**What needs to be done**
From the material below, set down exactly the lines that run from the one containing "Table 2. Multivariable" to the one containing "FIGURE1| Sketchoftheappliedscatteringgeometry:Forre fl", minus the pictures.

**Exercise input**
*** Begin section ***

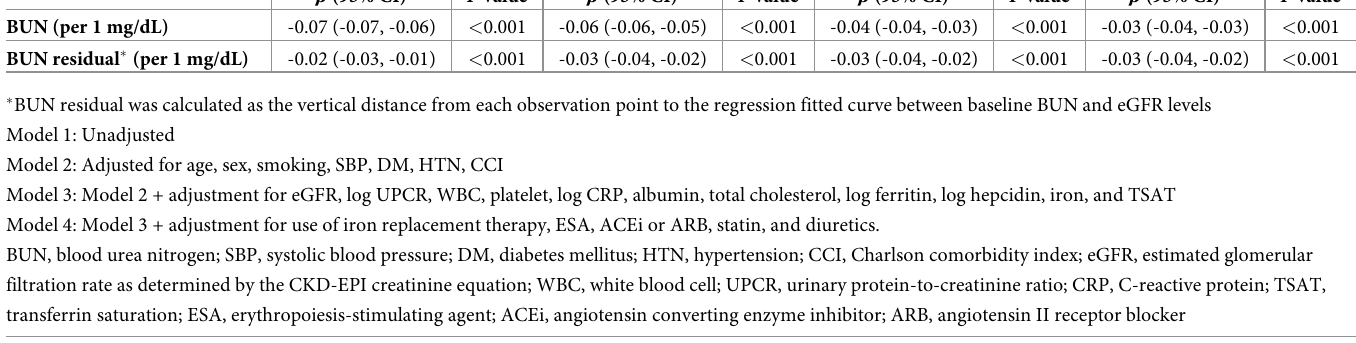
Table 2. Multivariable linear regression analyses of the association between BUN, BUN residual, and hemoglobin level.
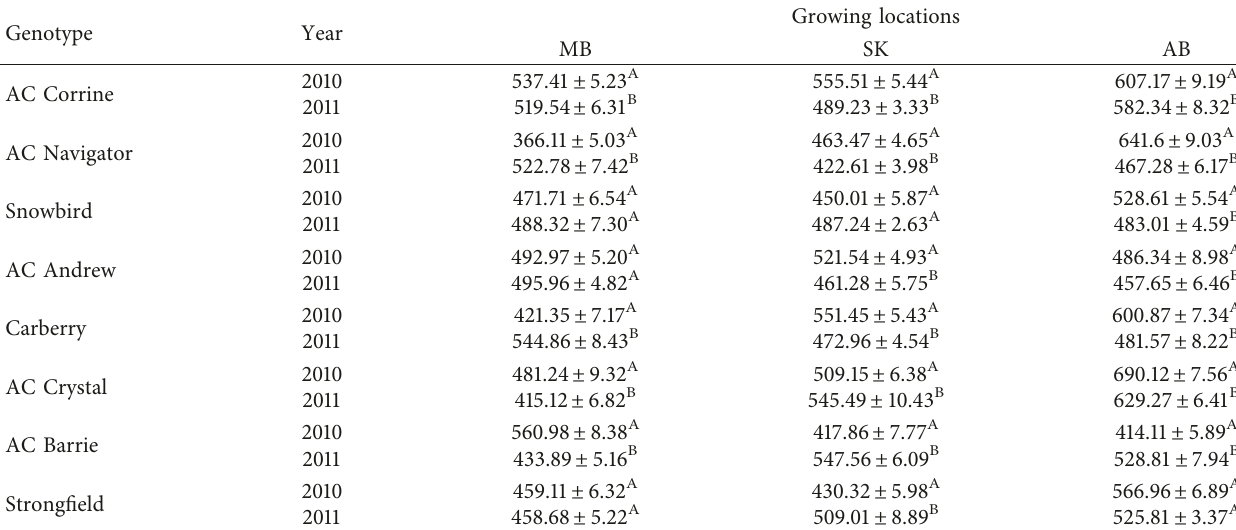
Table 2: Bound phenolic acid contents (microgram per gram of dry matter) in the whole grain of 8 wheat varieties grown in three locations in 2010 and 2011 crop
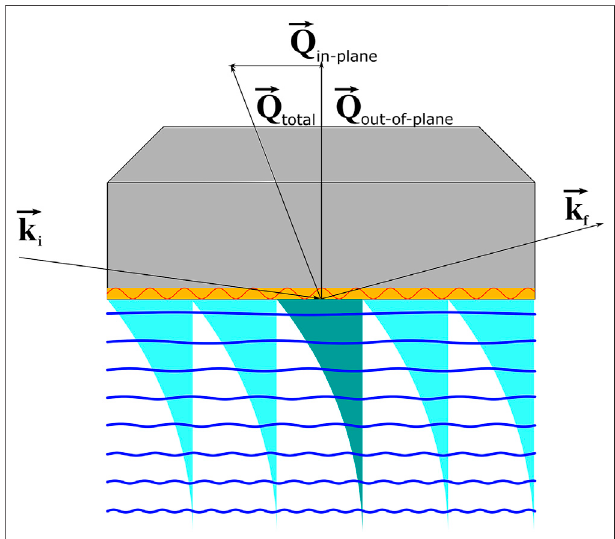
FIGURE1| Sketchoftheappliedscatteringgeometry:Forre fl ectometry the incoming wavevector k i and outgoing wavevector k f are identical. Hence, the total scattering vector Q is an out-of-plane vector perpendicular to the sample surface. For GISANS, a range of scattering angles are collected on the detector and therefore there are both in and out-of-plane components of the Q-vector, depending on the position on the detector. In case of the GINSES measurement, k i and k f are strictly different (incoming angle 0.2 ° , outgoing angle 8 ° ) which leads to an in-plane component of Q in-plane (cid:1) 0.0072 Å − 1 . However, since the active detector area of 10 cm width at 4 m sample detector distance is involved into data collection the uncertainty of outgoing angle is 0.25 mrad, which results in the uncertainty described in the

*** End section ***
*** Begin section ***

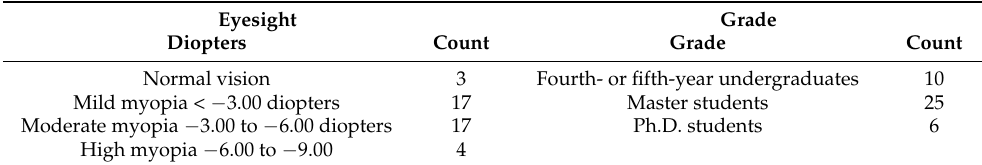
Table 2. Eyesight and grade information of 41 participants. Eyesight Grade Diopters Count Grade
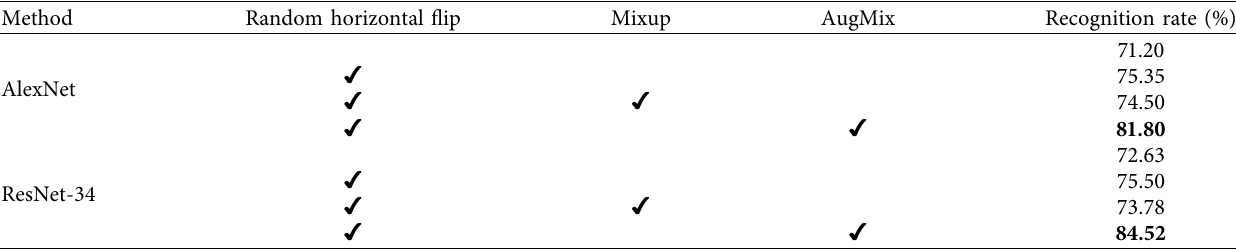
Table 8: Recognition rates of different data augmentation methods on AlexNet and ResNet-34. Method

*** End section ***

**Answer box**
Table 2. Multivariable linear regression analyses of the association between BUN, BUN residual, and hemoglobin level.
Table 2: Bound phenolic acid contents (microgram per gram of dry matter) in the whole grain of 8 wheat varieties grown in three locations in 2010 and 2011 crop
FIGURE1| Sketchoftheappliedscatteringgeometry:Forre fl ectometry the incoming wavevector k i and outgoing wavevector k f are identical. Hence, the total scattering vector Q is an out-of-plane vector perpendicular to the sample surface. For GISANS, a range of scattering angles are collected on the detector and therefore there are both in and out-of-plane components of the Q-vector, depending on the position on the detector. In case of the GINSES measurement, k i and k f are strictly different (incoming angle 0.2 ° , outgoing angle 8 ° ) which leads to an in-plane component of Q in-plane (cid:1) 0.0072 Å − 1 . However, since the active detector area of 10 cm width at 4 m sample detector distance is involved into data collection the uncertainty of outgoing angle is 0.25 mrad, which results in the uncertainty described in the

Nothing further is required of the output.